La révolution pour la liberté et les droits humains continue en Iran et devient de plus en plus intense chaque jour depuis le meurtre de Mahsa « Zhina » Amini, le 16 septembre 2022, par la police des mœurs. En continuant ces manifestations, plusieurs sont en train de sacrifier leur vie et leurs rêves pour aller dans les rues et protester, surtout des adolescents et des enfants en bas de dix-huit ans. Plus de 400 Iraniens ont été tués par les forces de la police et de l’armée, de ce, incluant plus de 61 enfants.



Les meurtres en Iran

Premièrement, il y a la mort de Kian Pirfalak, un jeune garçon inventeur de neuf ans qui a été abattu par balles par les forces policières, en novembre 2022, lors d’une fusillade dans la ville d’Īzeh, dans la région de Khuzestân, à la suite des manifestations, alors qu’il se trouvait dans la voiture de ses parents qui retournaient chez eux. Son père a été sérieusement blessé et a été hospitalisé, mais jusqu’à maintenant, il ne sait pas que son fils est mort. Les membres de la famille de Kian n’ont pas apporté le corps à l’hôpital comme ils savaient que la police allait voler le cadavre. Alors pour que le corps ne se décompose, ils ont été obligés de garder le corps à la maison avec des glaçons devant la mère du jeune. Cependant, les autorités mettent la mort de l’enfant à cause d’une attaque terroriste qui ont profité du rassemblement de la manifestation, ce qui est un mensonge. La mort de Kian a déclenché la colère à l’intérieur et l’extérieur d’Iran contre le gouvernement et l’usage des armes à feu face aux manifestants. Deuxièmement, il y a la mort d'Hamid Reza Rouhi, un modèle de vingt ans, a été tué le 17 novembre 2022 à Téhéran par les forces policières lors d’une manifestation. Pendant qu’il manifestait, il a publié sur son profil Instagram en disant : “maintenant que le gouvernement a coupé l’Internet et que ma vie est en danger, je veux que ma dernière publication soit pour mon pays, pour l’Iran et pour l’espoir de notre liberté” et en écrivant : « Femme. Vie. Liberté. » Celui-ci est également devenu la face de ces manifestations partout dans le monde.

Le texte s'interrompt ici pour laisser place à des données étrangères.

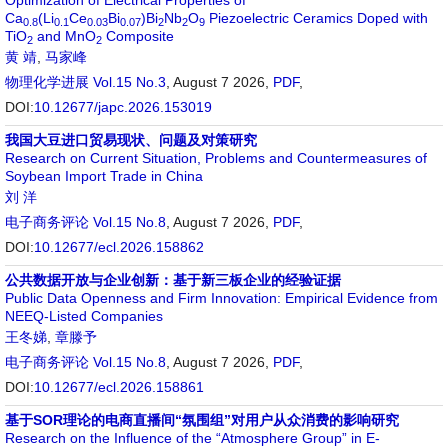
Optimization of Electrical Properties of
Ca
(Li
Ce
Bi
)Bi
Nb
O
Piezoelectric Ceramics Doped with
0.8
0.1
0.03
0.07
2
2
9
TiO
and MnO
Composite
2
2
黄 靖
,
马家峰
物理化学进展
Vol.15 No.3
, August 7 2026,
PDF
,
DOI:
10.12677/japc.2026.153019
我国大豆进口贸易现状、问题及对策研究
Research on Current Situation, Problems and Countermeasures of
Soybean Import Trade in China
刘 洋
电子商务评论
Vol.15 No.8
, August 7 2026,
PDF
,
DOI:
10.12677/ecl.2026.158862
公共数据开放与企业创新：基于新三板企业的经验证据
Public Data Openness and Firm Innovation: Empirical Evidence from
NEEQ-Listed Companies
王冬娣
,
章滕予
电子商务评论
Vol.15 No.8
, August 7 2026,
PDF
,
DOI:
10.12677/ecl.2026.158861
基于SOR理论的电商直播间“氛围组”对用户从众消费的影响研究
Research on the Influence of the “Atmosphere Group” in E-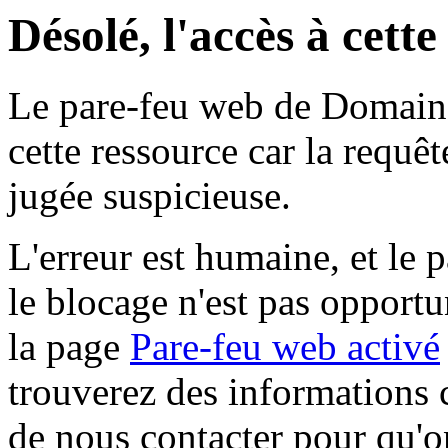
Désolé, l'accès à cett
Le pare-feu web de Domaine 
cette ressource car la requê
jugée suspicieuse.
L'erreur est humaine, et le p
le blocage n'est pas opportu
la page
Pare-feu web activé
trouverez des informations 
de nous contacter pour qu'o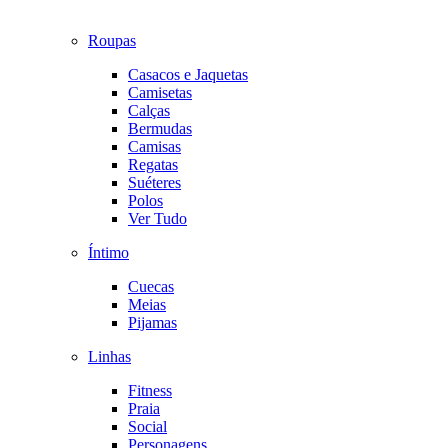
Roupas
Casacos e Jaquetas
Camisetas
Calças
Bermudas
Camisas
Regatas
Suéteres
Polos
Ver Tudo
Íntimo
Cuecas
Meias
Pijamas
Linhas
Fitness
Praia
Social
Personagens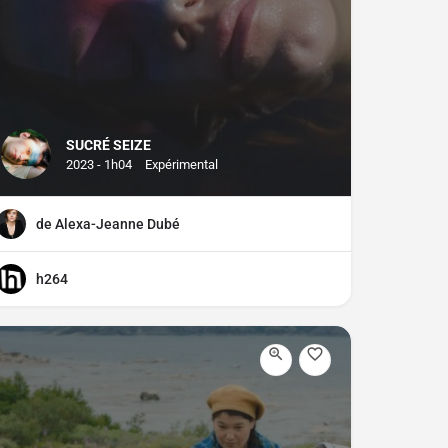
SUCRÉ SEIZE
2023 - 1h04
Expérimental
de Alexa-Jeanne Dubé
h264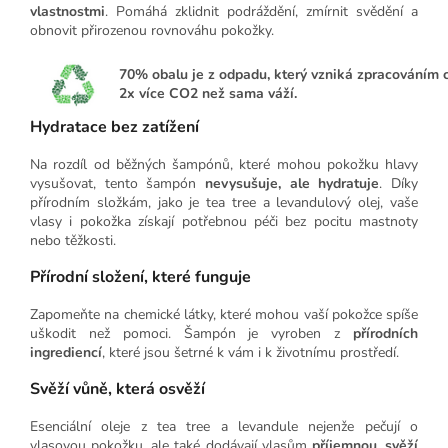
vlastnostmi
. Pomáhá zklidnit podráždění, zmírnit svědění a
obnovit přirozenou rovnováhu pokožky.
70%
obalu je z odpadu, který vzniká zpracováním c
2x více CO2 než sama váží.
Hydratace bez zatížení
Na rozdíl od běžných šampónů, které mohou pokožku hlavy
vysušovat, tento šampón
nevysušuje, ale hydratuje
. Díky
přírodním složkám, jako je tea tree a levandulový olej, vaše
vlasy i pokožka získají potřebnou péči bez pocitu mastnoty
nebo těžkosti.
Přírodní složení, které funguje
Zapomeňte na chemické látky, které mohou vaší pokožce spíše
uškodit než pomoci. Šampón je vyroben z
přírodních
ingrediencí
, které jsou šetrné k vám i k životnímu prostředí.
Svěží vůně, která osvěží
Esenciální oleje z tea tree a levandule nejenže pečují o
vlasovou pokožku, ale také dodávají vlasům
příjemnou, svěží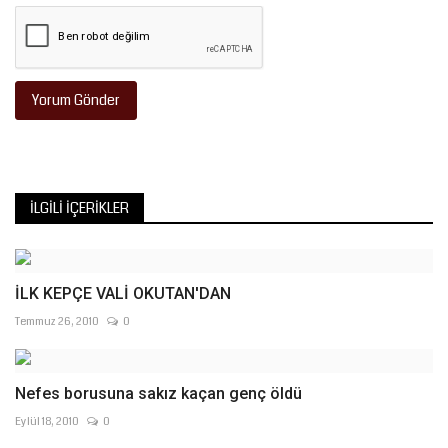
Yorum Gönder
İLGILI İÇERIKLER
İLK KEPÇE VALİ OKUTAN'DAN
Temmuz 26, 2010
0
Nefes borusuna sakız kaçan genç öldü
Eylül 18, 2010
0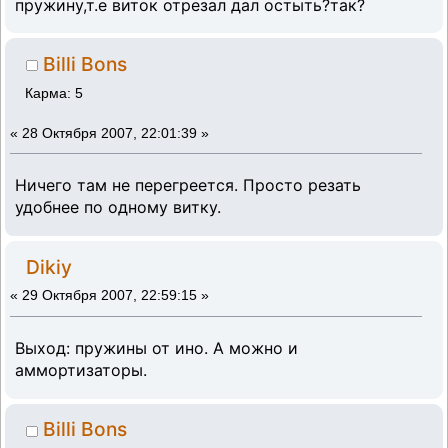
пружину,т.е виток отрезал дал остыть?так?
Billi Bons
Карма: 5
«
28 Октября 2007, 22:01:39 »
Ничего там не перегреется. Просто резать
удобнее по одному витку.
Dikiy
«
29 Октября 2007, 22:59:15 »
Выход: пружины от ино. А можно и
аммортизаторы.
Billi Bons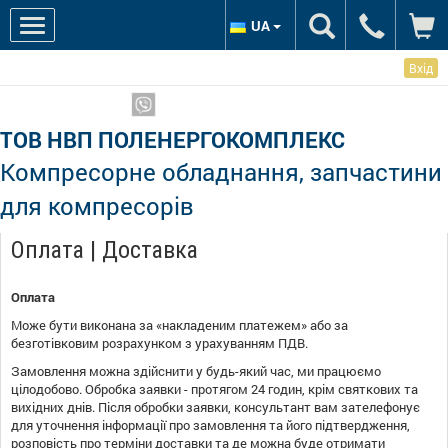
UA
Вхід
Ми в соцмережах:
Показати телефони
ТОВ НВП ПОЛЕНЕРГОКОМПЛЕКС
Компресорне обладнання, запчастини
для компресорів
Оплата | Доставка
Оплата
Може бути виконана за «накладеним платежем» або за
безготівковим розрахунком з урахуванням ПДВ.
Замовлення можна здійснити у будь-який час, ми працюємо
цілодобово. Обробка заявки - протягом 24 годин, крім святкових та
вихідних днів. Після обробки заявки, консультант вам зателефонує
для уточнення інформації про замовлення та його підтвердження,
розповість про терміни доставки та де можна буде отримати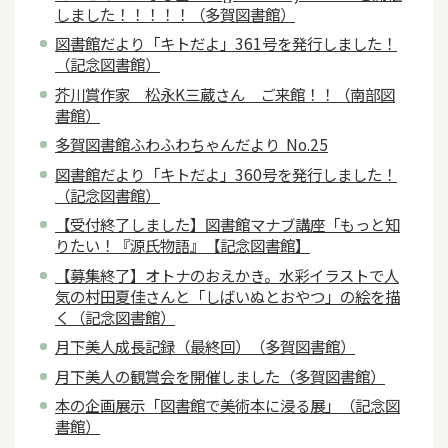
しました！！！！！（多賀図書館）
図書館だより「キトだよ」361号を発行しました！
（記念図書館）
芥川賞作家 松永K三蔵さん ご来館！！（南部図
書館）
多賀図書館ふわふわちゃんだより No.25
図書館だより「キトだよ」360号を発行しました！
（記念図書館）
【受付終了しました】図書館マナブ講座「もっと知
りたい！『源氏物語』【記念図書館】
【募集終了】オトナのおえかき。水彩イラストで人
気の村田夏佳さんと「しばいぬとおやつ」の絵を描
く（記念図書館）
月下美人成長記録（最終回）（多賀図書館）
月下美人の観賞会を開催しました（多賀図書館）
本の企画展示「図書館で美術本に浸る展」（記念図
書館）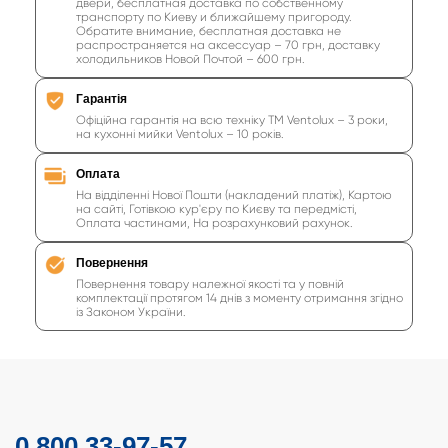
двери, бесплатная доставка по собственному
транспорту по Киеву и ближайшему пригороду.
Обратите внимание, бесплатная доставка не
распространяется на аксессуар – 70 грн, доставку
холодильников Новой Почтой – 600 грн.
Гарантія
Офіційна гарантія на всю техніку ТМ Ventolux – 3 роки,
на кухонні мийки Ventolux – 10 років.
Оплата
На відділенні Нової Пошти (накладений платіж), Картою
на сайті, Готівкою кур'єру по Києву та передмісті,
Оплата частинами, На розрахунковий рахунок.
Повернення
Повернення товару належної якості та у повній
комплектації протягом 14 днів з моменту отримання згідно
із Законом України.
0 800 33-97-57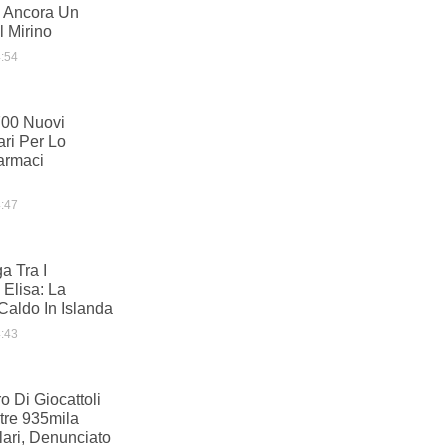
 Ancora Un
 Mirino
:54
700 Nuovi
ari Per Lo
armaci
:47
a Tra I
 Elisa: La
Caldo In Islanda
:43
o Di Giocattoli
ltre 935mila
olari, Denunciato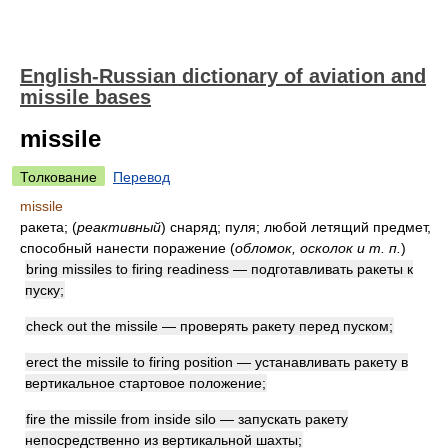
English-Russian dictionary of aviation and
missile bases
missile
Толкование
Перевод
missile
ракета;
(
реактивный
)
снаряд; пуля; любой летящий предмет,
способный нанести поражение
(
обломок, осколок и т. п.
)
bring missiles to firing readiness — подготавливать ракеты к
пуску;
check out the missile — проверять ракету перед пуском;
erect the missile to firing position — устанавливать ракету в
вертикальное стартовое положение;
fire the missile from inside silo — запускать ракету
непосредственно из вертикальной шахты;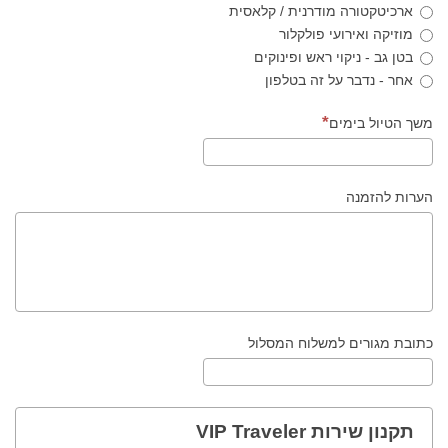
ארכיטקטורה מודרנית / קלאסית
מוזיקה ואירועי פולקלור
בטן גב - ניקוי ראש ופינוקים
אחר - נדבר על זה בטלפון
משך הטיול בימים
הערות להזמנה
כתובת מגורים למשלוח המסלול
תקנון שירות VIP Traveler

Cependant, plusieurs autres Iraniens courageux sont en train de sacrifié leur vie pour avoir la chance de ravoir leur liberté et d’autres sont kidnappés par la République Islamique, comme Sahar Hosseini et Armita Abbasi, une activiste de vingt-an ans qui est disparue mystérieusement depuis le mois d’octobre et sa famille a peur qu’elle a été torturée, violée et même tuée.


Le support mondial

Premièrement, le 24 novembre 2022, Le Conseil des droits de l’homme de l’ONU va enquêter sur les allégations d’abus en Iran après qu'entre les pays membres de l’assemblée générale de l’ONU ont voté d’accord pour commencer une investigation. Deuxièmement, on attend auprès de I’UNICEF qu’elle condamne l’abus des enfants en Iran après le mort de Kian Pirfalak, mais ce n’est pas encore fait. Troisièmement, il y a des manifestations dans plusieurs villes autour du monde, surtout en Europe et en Amérique du Nord. Quatrièmement, la chanson “ Dobareh” qui a été chantée par des artistes iraniennes à l’extérieur d’Iran, comme Googoosh, Sogand, Leila Forouhar et autres, a été publiée il y a quelques semaines pour encourager les manifestants.